Le commissaire né sur ces quais
Delfzijl détient un titre littéraire inattendu : c'est ici qu'est né le commissaire Maigret. En 1929, Georges Simenon, amarré dans le port à bord de son bateau l'Ostrogoth, y écrivit le premier roman mettant en scène son célèbre policier. La ville s'en souvient : une statue du commissaire, pipe au bec et chapeau vissé, se dresse près du port depuis 1966 — Simenon assista lui-même à son inauguration, entouré de plusieurs comédiens ayant incarné le personnage. Pour les amateurs de romans policiers, la photographie s'impose; pour les autres, l'anecdote donne à la promenade un parfum de fiction.

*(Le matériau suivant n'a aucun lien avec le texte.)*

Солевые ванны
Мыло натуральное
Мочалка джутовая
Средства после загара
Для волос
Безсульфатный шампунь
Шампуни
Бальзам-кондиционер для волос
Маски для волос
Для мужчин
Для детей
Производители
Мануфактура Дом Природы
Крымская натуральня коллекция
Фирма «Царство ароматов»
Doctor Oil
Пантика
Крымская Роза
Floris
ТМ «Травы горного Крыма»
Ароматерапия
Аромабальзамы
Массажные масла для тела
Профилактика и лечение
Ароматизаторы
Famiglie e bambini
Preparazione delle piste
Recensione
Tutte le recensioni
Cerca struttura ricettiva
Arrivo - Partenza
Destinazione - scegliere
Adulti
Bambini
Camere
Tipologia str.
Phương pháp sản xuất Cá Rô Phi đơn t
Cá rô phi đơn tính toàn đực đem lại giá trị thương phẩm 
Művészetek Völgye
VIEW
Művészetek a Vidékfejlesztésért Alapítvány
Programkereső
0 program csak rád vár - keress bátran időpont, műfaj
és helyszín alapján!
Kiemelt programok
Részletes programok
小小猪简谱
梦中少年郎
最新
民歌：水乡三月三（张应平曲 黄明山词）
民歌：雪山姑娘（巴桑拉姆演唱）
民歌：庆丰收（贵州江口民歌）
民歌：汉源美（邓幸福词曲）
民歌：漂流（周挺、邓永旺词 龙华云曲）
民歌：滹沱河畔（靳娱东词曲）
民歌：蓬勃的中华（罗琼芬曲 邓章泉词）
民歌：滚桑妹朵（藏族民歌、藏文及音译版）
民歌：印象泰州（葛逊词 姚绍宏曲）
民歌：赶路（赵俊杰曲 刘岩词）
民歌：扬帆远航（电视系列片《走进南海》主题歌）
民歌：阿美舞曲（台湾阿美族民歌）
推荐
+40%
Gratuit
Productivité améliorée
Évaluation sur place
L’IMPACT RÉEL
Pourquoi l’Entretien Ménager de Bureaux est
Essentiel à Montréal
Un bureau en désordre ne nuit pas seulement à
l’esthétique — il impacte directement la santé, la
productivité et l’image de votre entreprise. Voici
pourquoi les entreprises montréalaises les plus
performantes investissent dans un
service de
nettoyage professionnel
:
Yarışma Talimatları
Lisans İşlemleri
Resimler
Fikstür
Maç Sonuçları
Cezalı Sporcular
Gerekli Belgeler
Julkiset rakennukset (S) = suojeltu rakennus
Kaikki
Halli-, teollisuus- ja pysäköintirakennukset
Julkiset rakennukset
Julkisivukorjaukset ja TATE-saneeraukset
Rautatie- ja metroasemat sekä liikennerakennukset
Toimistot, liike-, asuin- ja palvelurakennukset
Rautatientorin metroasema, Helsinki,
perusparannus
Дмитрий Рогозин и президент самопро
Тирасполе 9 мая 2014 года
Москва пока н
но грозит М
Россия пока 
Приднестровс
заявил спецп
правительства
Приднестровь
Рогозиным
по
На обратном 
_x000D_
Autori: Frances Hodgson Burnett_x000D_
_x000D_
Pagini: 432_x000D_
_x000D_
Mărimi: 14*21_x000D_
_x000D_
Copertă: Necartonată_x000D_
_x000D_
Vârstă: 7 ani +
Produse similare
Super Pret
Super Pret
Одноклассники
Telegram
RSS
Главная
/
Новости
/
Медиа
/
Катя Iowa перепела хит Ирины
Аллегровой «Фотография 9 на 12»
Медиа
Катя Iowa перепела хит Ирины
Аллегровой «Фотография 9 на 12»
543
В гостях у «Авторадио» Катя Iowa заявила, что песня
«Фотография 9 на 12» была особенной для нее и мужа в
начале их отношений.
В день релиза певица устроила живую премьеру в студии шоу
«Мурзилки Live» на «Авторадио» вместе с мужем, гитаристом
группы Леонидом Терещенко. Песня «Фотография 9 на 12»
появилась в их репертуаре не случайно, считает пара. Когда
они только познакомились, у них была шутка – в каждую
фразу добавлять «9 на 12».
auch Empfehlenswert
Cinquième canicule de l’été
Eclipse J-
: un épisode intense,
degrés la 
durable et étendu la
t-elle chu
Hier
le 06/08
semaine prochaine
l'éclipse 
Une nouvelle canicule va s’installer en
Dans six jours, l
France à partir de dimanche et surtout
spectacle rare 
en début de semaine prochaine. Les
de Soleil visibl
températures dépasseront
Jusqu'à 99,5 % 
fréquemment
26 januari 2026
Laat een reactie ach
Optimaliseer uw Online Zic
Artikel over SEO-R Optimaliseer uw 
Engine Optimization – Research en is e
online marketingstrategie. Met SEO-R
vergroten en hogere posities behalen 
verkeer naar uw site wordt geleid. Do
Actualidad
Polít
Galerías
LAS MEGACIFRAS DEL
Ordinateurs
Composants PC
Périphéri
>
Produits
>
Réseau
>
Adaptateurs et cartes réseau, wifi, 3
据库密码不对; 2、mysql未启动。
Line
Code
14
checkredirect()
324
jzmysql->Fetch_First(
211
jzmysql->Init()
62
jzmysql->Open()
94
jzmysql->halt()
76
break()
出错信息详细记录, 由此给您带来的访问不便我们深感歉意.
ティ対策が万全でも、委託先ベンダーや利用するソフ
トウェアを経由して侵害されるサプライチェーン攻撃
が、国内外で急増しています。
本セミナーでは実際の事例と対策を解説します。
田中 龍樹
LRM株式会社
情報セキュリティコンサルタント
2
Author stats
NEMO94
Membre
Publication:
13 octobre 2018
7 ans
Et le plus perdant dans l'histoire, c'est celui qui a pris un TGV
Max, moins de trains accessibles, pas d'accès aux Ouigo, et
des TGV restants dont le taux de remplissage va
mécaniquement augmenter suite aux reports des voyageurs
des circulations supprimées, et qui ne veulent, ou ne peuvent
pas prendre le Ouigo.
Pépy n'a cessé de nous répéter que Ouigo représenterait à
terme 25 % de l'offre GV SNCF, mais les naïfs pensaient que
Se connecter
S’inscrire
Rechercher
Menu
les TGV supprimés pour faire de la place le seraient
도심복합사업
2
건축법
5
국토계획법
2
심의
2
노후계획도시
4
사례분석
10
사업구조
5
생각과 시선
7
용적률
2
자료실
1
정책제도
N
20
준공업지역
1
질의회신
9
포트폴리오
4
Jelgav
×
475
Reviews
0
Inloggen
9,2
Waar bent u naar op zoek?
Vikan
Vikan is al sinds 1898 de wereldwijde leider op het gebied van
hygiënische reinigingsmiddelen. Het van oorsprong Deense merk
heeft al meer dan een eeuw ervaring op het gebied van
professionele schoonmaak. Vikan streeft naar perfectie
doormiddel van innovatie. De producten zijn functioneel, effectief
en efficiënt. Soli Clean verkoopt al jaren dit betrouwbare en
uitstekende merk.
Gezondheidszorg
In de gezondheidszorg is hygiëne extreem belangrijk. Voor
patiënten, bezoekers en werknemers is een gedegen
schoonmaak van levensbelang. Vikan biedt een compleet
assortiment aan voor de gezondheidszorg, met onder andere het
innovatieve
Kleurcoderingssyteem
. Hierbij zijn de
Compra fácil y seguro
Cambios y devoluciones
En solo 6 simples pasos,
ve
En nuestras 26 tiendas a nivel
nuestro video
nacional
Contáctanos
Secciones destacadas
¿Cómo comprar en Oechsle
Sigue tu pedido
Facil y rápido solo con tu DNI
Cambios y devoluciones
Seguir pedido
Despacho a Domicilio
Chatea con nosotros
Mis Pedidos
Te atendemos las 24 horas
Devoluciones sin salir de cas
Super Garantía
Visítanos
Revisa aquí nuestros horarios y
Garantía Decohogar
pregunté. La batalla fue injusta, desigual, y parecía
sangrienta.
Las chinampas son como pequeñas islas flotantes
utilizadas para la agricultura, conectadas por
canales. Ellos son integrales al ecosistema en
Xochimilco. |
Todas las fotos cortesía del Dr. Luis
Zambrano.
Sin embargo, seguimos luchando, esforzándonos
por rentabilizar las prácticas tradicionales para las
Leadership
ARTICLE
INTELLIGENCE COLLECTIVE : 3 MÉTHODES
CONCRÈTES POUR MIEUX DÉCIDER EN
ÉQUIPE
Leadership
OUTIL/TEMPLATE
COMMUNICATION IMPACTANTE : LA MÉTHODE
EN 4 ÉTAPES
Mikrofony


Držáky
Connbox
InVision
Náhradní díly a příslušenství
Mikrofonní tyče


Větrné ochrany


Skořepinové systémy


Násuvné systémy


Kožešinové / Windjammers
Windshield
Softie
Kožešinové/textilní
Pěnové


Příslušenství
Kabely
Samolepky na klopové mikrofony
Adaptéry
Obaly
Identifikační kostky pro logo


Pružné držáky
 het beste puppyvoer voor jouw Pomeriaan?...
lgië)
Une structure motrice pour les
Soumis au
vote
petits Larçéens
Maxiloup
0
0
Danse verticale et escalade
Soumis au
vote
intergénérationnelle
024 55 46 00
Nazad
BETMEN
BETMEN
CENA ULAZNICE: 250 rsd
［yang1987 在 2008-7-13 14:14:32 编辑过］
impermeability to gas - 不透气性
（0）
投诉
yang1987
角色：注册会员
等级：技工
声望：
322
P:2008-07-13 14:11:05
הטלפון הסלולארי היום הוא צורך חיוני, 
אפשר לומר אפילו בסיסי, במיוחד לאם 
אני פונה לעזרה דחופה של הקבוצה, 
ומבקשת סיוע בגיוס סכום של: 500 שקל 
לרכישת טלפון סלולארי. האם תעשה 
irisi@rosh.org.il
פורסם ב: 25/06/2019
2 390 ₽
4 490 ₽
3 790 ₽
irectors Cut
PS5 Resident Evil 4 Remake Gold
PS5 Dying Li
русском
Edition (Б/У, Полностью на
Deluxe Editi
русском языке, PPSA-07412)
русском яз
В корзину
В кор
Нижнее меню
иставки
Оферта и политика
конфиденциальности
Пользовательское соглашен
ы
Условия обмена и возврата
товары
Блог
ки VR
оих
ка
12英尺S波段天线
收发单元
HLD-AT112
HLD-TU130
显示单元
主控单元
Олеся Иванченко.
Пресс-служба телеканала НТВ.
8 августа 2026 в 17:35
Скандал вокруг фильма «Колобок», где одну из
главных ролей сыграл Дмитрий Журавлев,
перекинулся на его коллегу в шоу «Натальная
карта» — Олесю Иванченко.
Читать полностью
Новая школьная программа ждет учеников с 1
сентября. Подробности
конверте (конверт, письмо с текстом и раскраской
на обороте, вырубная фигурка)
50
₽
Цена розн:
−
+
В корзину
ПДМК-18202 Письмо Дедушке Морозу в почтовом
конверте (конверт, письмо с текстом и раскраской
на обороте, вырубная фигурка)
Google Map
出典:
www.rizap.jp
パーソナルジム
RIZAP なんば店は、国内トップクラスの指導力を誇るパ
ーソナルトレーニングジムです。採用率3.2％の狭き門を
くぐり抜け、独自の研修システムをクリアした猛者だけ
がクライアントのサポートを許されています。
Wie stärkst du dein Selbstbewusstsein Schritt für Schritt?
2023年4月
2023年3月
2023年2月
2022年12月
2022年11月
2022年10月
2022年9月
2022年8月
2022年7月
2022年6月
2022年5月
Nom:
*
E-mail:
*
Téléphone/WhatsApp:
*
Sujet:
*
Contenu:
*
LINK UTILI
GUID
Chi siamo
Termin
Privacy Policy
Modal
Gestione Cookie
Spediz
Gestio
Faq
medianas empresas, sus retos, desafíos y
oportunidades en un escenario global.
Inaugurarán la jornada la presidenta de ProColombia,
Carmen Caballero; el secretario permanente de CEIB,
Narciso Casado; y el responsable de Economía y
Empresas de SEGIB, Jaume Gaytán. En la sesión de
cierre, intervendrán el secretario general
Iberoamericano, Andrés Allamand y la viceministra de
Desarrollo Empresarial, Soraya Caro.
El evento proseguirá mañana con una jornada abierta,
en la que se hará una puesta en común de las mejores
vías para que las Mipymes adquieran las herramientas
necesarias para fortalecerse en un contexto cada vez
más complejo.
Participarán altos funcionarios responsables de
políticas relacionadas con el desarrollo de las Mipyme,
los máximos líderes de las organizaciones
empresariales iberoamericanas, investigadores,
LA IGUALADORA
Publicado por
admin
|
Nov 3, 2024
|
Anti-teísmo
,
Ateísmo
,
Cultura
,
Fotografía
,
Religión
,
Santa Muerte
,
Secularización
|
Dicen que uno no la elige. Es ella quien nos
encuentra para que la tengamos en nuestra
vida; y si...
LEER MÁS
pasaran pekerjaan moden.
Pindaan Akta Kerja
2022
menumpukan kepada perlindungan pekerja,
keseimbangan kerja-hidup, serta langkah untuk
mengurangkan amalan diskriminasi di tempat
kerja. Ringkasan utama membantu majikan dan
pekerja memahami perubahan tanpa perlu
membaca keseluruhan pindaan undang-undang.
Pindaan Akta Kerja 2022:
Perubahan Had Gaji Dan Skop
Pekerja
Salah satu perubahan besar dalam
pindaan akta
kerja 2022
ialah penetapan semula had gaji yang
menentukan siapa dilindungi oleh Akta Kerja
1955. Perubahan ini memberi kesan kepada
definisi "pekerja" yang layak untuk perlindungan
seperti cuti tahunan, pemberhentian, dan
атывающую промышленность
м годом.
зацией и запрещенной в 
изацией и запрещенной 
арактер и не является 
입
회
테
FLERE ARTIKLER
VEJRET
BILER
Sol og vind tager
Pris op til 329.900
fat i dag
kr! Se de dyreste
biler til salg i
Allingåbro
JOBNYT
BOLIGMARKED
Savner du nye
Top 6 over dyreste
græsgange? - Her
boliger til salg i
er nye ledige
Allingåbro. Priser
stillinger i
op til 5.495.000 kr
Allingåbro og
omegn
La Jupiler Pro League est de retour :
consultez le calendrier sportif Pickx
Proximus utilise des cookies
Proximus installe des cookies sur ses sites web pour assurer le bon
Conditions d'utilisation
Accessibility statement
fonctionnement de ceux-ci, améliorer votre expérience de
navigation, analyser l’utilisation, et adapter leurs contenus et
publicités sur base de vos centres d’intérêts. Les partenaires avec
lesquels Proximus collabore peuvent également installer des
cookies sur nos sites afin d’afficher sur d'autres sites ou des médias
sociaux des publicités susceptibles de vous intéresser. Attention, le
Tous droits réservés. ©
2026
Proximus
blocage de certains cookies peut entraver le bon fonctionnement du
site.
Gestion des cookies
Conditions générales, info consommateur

La digue-boulevard et le va-et-vient des navires
L'activité la plus naturelle consiste à marcher sur la digue qui protège la ville, aménagée en boulevard face à l'estuaire. D'un côté, les rues basses et ordonnées du centre; de l'autre, le large, les cargos et les nuages qui filent. La lumière de la mer des Wadden, changeante et laiteuse, a inspiré des générations de peintres du Nord — on comprend pourquoi en quelques minutes d'observation. Le centre lui-même se résume à quelques rues commerçantes autour de la place du marché : boulangeries, cafés, et cette tranquillité provinciale néerlandaise où chaque chose paraît à sa place. Poussez jusqu'aux écluses : c'est par là que transite le trafic du canal de l'Ems, qui relie la cité portuaire à Groningue depuis le 19e siècle, et les portes massives impressionnent toujours au passage des barges.
Le MuzeeAquarium, cabinet de curiosités maritime
Curiosité locale, le MuzeeAquarium réunit sous un même toit aquariums de la mer des Wadden, coquillages du monde entier, maquettes de navires et trouvailles archéologiques de la région. L'ensemble tient du cabinet de curiosités plus que du grand musée, et c'est son attrait : une heure y suffit, on en ressort avec des histoires de phoques, d'ambre et d'épaves. Justement, les phoques : la pointe de Reide, langue de terre au sud de la ville, leur sert de reposoir — les excursions en bateau ou les marches guidées sur l'estran permettent parfois de les approcher, selon la marée.
Groningue, l'escapade urbaine
Les escales prévoient souvent une excursion vers Groningue, la capitale provinciale, à une trentaine de kilomètres — le train direct y mène aussi en moins d'une heure. La ville universitaire, animée par quelque 60 000 étudiants, mêle canaux, cafés et vélos par milliers autour de la tour Martini, que les habitants surnomment affectueusement « d'Olle Grieze », la vieille grise. Son musée d'art, le Groninger Museum, occupe un bâtiment postmoderne aux couleurs franches posé sur l'eau, à deux pas de la gare, et le Vismarkt s'anime les jours de marché entre poissonniers et marchands de fleurs. Le contraste avec la quiétude de Delfzijl compose une journée équilibrée : le matin au bord de l'estuaire, l'après-midi dans l'effervescence étudiante.
Une escale sans artifice
Delfzijl s'adresse aux voyageurs qui aiment voir les pays fonctionner : les écluses qui s'ouvrent, les remorqueurs qui manœuvrent, les habitants qui pédalent contre le vent comme on le fait ici depuis toujours. Aucun monument ne réclamera votre admiration; l'estuaire, lui, la gagnera sans forcer. Et en remontant la passerelle, vous pourrez glisser à vos compagnons de table une question qui fera son effet : savez-vous où est né Maigret ? Vous, désormais, vous y êtes allé.